------ Raw data

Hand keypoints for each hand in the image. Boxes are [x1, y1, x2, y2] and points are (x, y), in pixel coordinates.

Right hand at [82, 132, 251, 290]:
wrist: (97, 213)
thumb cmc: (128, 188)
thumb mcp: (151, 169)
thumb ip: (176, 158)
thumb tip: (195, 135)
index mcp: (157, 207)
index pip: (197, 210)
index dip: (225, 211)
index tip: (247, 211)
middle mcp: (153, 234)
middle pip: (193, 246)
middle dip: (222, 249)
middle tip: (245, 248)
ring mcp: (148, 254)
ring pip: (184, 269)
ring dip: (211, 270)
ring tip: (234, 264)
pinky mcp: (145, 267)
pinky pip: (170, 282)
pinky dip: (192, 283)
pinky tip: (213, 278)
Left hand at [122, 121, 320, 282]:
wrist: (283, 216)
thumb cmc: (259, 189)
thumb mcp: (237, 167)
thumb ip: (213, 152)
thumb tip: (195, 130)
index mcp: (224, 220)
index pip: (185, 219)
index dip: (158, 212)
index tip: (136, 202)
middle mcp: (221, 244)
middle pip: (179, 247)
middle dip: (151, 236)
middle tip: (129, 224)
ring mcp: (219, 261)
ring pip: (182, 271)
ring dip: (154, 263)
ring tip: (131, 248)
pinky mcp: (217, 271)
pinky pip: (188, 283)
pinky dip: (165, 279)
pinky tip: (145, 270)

------------
------ Raw data

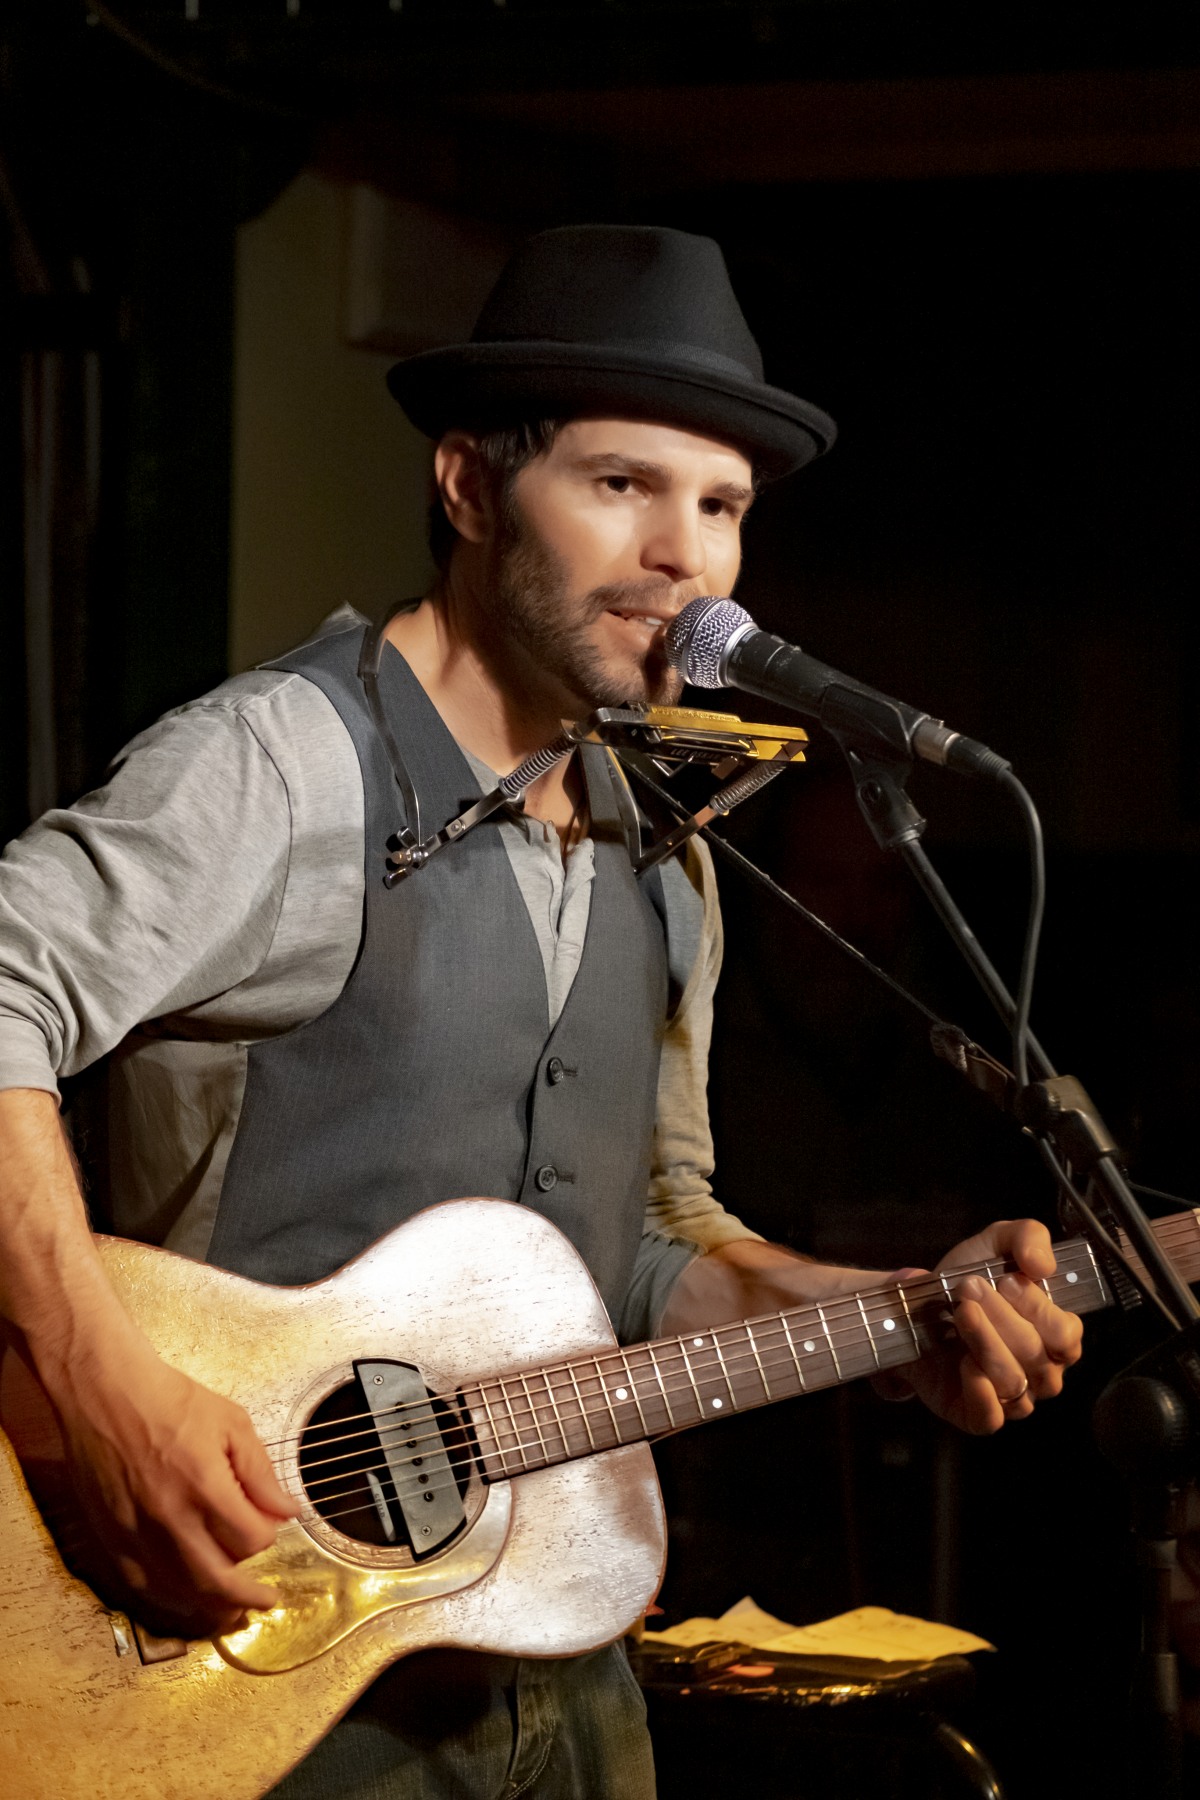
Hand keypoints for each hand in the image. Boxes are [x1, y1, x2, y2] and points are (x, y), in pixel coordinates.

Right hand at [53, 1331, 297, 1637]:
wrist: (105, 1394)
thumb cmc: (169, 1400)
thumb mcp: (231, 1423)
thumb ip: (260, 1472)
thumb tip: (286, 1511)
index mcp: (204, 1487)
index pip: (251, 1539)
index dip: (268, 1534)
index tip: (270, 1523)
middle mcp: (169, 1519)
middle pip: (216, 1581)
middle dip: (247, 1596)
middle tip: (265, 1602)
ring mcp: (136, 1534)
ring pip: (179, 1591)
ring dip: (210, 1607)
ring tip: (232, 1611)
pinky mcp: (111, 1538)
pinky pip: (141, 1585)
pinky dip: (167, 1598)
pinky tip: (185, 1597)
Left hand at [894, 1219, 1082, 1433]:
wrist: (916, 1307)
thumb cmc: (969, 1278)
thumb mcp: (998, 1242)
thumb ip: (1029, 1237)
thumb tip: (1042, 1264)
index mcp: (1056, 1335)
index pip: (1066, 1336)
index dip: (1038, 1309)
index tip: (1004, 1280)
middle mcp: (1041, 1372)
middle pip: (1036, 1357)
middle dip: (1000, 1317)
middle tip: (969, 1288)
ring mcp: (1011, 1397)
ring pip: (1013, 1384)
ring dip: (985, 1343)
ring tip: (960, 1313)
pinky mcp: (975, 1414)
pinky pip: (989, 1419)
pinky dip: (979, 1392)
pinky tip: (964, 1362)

------------

— Problem statement —
Return, word for word, the lines of the data above from the line with "index dip: (225, 211)" through the line with "pinky dip: (192, 283)", inclusive.

— Response box —
index dip: (225, 211)
index tip: (247, 211)
middle mcp: (153, 234)
middle pip: (193, 246)
middle dip: (222, 249)
middle tip: (245, 248)
ring mcp: (148, 254)
ring pip: (184, 269)
ring dip: (211, 270)
ring tip: (234, 264)
pinky mcp: (145, 267)
pinky pip: (170, 282)
pinky dip: (192, 283)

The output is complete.